Wenn es wirklich etwas zu bemängeln gibt, dann ist es die Aufteilung des Bandes. Das Buch ist in mehrere Abschnitte unterteilt. Innerhalb eines Abschnittes wechseln wir jedoch häufig Figuren und Orte, ohne dass wir dies als Leser optisch bemerken. Das hätte man angenehmer organisieren können, ist aber auch nicht kriegsentscheidend.
Was bleibt?
Das Blut der Herzlosen von Lee Young-Do bildet den erfreulich unterhaltsamen Auftakt einer Fantasy-Reihe, die frischen Wind ins Genre bringt.
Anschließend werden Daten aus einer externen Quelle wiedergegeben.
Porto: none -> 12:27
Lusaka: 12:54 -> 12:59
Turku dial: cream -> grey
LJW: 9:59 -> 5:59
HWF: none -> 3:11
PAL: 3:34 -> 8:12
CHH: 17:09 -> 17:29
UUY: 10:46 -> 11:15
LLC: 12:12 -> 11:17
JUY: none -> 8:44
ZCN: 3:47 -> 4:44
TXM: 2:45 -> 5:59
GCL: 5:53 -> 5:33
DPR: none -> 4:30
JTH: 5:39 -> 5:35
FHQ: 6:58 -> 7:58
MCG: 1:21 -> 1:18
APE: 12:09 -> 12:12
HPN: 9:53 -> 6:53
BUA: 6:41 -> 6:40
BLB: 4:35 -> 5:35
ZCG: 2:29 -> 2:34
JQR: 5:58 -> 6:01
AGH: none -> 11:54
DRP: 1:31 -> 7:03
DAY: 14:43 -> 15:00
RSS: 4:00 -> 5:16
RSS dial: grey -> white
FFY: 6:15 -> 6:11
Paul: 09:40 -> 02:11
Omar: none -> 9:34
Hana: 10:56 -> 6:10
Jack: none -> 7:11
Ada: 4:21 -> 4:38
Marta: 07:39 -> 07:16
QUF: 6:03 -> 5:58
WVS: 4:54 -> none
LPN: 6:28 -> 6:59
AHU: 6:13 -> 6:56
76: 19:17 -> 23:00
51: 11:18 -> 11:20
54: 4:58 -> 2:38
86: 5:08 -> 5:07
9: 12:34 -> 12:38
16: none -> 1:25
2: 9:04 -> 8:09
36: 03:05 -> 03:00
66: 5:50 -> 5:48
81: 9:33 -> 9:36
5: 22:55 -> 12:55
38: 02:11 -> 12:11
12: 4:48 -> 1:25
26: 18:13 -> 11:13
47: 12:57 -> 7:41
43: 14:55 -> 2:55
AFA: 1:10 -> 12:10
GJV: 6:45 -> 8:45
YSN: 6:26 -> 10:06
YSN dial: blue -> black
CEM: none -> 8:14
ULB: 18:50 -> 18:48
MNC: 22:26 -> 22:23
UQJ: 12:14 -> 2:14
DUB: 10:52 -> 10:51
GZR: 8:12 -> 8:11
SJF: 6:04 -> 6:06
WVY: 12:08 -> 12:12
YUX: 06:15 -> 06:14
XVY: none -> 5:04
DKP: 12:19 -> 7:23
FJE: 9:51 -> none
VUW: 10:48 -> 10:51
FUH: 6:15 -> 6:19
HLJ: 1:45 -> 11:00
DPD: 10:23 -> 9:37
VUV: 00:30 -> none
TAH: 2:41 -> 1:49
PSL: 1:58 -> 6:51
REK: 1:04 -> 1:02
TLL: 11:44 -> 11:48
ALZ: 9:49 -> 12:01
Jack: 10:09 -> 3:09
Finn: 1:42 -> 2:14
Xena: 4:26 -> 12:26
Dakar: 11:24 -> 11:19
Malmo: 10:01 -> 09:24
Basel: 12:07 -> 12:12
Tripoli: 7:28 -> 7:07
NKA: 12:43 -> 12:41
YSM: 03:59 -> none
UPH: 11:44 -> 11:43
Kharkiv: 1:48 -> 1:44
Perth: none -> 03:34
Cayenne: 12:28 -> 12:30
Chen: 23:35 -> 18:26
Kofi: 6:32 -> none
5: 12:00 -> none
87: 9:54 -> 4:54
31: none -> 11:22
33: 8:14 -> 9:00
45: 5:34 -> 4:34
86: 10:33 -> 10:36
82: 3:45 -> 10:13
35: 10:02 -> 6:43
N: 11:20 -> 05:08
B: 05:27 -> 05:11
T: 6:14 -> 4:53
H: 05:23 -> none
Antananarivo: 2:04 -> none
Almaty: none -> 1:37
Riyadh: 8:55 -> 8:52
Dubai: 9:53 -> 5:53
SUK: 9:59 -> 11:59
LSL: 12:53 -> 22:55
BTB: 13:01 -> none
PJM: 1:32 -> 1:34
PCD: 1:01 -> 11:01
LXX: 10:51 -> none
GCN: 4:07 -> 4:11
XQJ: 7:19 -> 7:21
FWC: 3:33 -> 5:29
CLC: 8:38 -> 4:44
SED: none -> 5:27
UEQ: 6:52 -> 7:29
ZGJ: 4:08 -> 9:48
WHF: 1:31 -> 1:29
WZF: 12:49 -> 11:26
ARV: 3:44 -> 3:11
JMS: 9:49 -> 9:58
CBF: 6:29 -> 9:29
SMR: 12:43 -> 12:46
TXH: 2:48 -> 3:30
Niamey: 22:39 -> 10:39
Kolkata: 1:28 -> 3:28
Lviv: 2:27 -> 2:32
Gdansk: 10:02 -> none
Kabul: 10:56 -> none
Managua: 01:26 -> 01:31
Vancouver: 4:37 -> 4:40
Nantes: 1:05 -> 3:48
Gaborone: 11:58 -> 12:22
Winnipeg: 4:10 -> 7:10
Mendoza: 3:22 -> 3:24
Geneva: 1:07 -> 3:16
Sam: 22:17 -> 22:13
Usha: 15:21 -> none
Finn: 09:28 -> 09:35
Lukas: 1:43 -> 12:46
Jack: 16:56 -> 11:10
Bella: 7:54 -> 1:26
Die Handlung mag nicht sonderlich innovativ erscheinen und auch optisch hätte man das Buch leserfreundlicher gestalten können.
Doch dafür wird man als Leser mit einem unverbrauchten und von asiatischer und koreanischer Mythologie geprägten Setting belohnt, welches auch alte Hasen bei Laune hält. Ob der Autor das Niveau auch über vier Bände halten kann, bleibt abzuwarten – zuzutrauen ist ihm dies jedoch.
Ein westlicher Plot trifft auf ein asiatisches Setting – dieser Band ist damit jedem Genre-Fan ans Herz gelegt, der sich nach Abwechslung in seinem Lesealltag sehnt. Eine der interessanteren Neuerscheinungen des Jahres.
Solides Hardcover
Rein äußerlich handelt es sich um ein handwerklich solides Hardcover aus dem Heyne Verlag. Der Verlag hat dabei einige „mutige“ Entscheidungen getroffen. Schließlich handelt es sich um ein phantastisches Werk im Hardcover und ohne Farbschnitt. Natürlich muss man dafür mit einer Klebebindung vorliebnehmen und weder Papier noch Pappumschlag sind für die Ewigkeit gemacht worden. Dafür erhält man aber auch ein solides Stück Buch zu einem wirklich fairen Preis.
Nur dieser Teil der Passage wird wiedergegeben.